Wednesday, 20 March 2019

Divorce Recovery Time and Why You Can’t Cheat the Clock

Divorce is the second most stressful life event, preceded only by the death of a spouse or child. That’s according to the Holmes and Rahe Stress Scale anyway. It rates a score of 73. Whatever that means.

My guilty secret is that it didn’t seem all that bad. There was one occasion - just the one time in the year since it happened that I really missed the guy.
I was packing his stuff up, not long after he’d left, and I took a dry, clean shirt off the radiator. It was a kind of mock dress shirt, with frills down the front, punctuated with gaudy, crass red stitching.

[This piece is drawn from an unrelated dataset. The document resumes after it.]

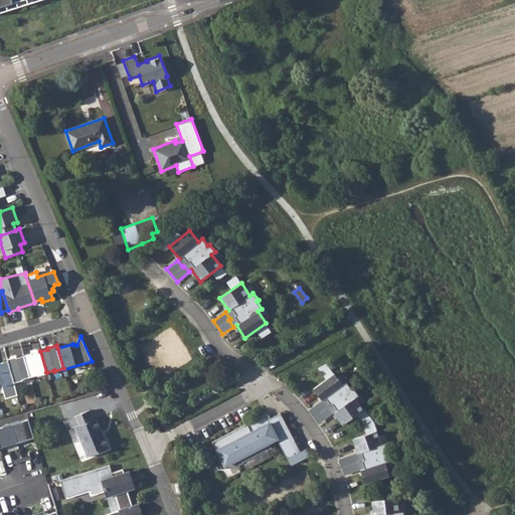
[(31,353),(24,356),(30,377),(37,375),(38,376),(47,373),(46,372),(40,351),(40,350),(31,352),(31,353)]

I always hated that shirt.

Suddenly the emotion hit, leaving me breathless with the intensity of it. It lasted all of five seconds, and then I was fine, shaken more by the surprise of feeling that way, than the feeling itself.

Five seconds after seven years.

It felt like a fair trade off. “This must be how normal people feel,” I thought, having been earlier chastised for an apparent lack of emotion.

If they do feel that way, if that five seconds segues into the 18 months to five-year period that is meant to make up divorce recovery time, then it has certainly earned its place on the winners’ podium of horrors.

Recovery time seems to span a large, variable timeframe for different people, but for everyone, the timeframe is longer than they would want. When I started looking it up, in the early days, I was defiant.

“Five years. Five years? It’s been three weeks, and I feel fine. Better than fine, great in fact.”
In reality, it’s only now, a year later, that I can look back and realise that I didn’t feel all that good. It’s hard to pinpoint why I felt so bad, when ultimately, and even with the benefit of hindsight, the overriding feeling was one of relief.

It’s possibly a defence mechanism: knowing you’re going to feel that terrible for that long wouldn’t aid any kind of recovery process.

And what is recovery? It can’t be a return to previous form? That would be some kind of regression. You have to adapt to your circumstances, and that means change. Maybe that means becoming a happier person, more capable of dealing with problems, more able to navigate through the daily minefields with less anxiety. It certainly involves becoming more self-sufficient, even if the impression of having support and back up was nothing more than an illusion.

Getting to this point is not easy: while I seem to have had it easier than most, it was a tough year. But having ridden out the worst of it, I can conclude that all the worst stuff is necessary. As the chimes ushering the end of 2013 rang out, I felt as though they took the last vestiges of the pain with them. My magic timeframe was pretty much twelve months exactly.

This couldn’t have been predicted by any kind of chart, experts or other anecdotal evidence. 
The time it takes is the time it takes. Unfortunately it seems that time itself is a process that can’t be bypassed, despite how much dating, soul searching or yoga you do. You have to wait it out. Sucks, but that’s just the way it works.

The worst thing is the backsliding. It happens, and you just have to accept it. This is apparently one of the things that hits a lot of people the hardest: you’re chugging along doing fine, and then it kicks you in the guts, as visceral as it is emotional. It’s a cruel intrusion into your belief that you were doing well, and stirs up all kind of worries, one of the more potent ones being the fear of insanity. It’s generally not insanity: and Kübler-Ross will back me up on that.

These intrusions become less and less regular, until suddenly they never happen, apart from on a minor scale. You may see a particular brand of marmalade on a supermarket shelf that sets off a synapse deep inside your brain somewhere, and makes you realise that the memories you carry with you will always be there on some level, but confronting them is no longer significant.
When the day arrives that you are genuinely able to look at the good times as good, the bad times as bad, and attach no meaning, importance or emotion to them, that’s probably a good indication that you’re pretty much there.
When that day arrives, you will probably be happy about how it all went down.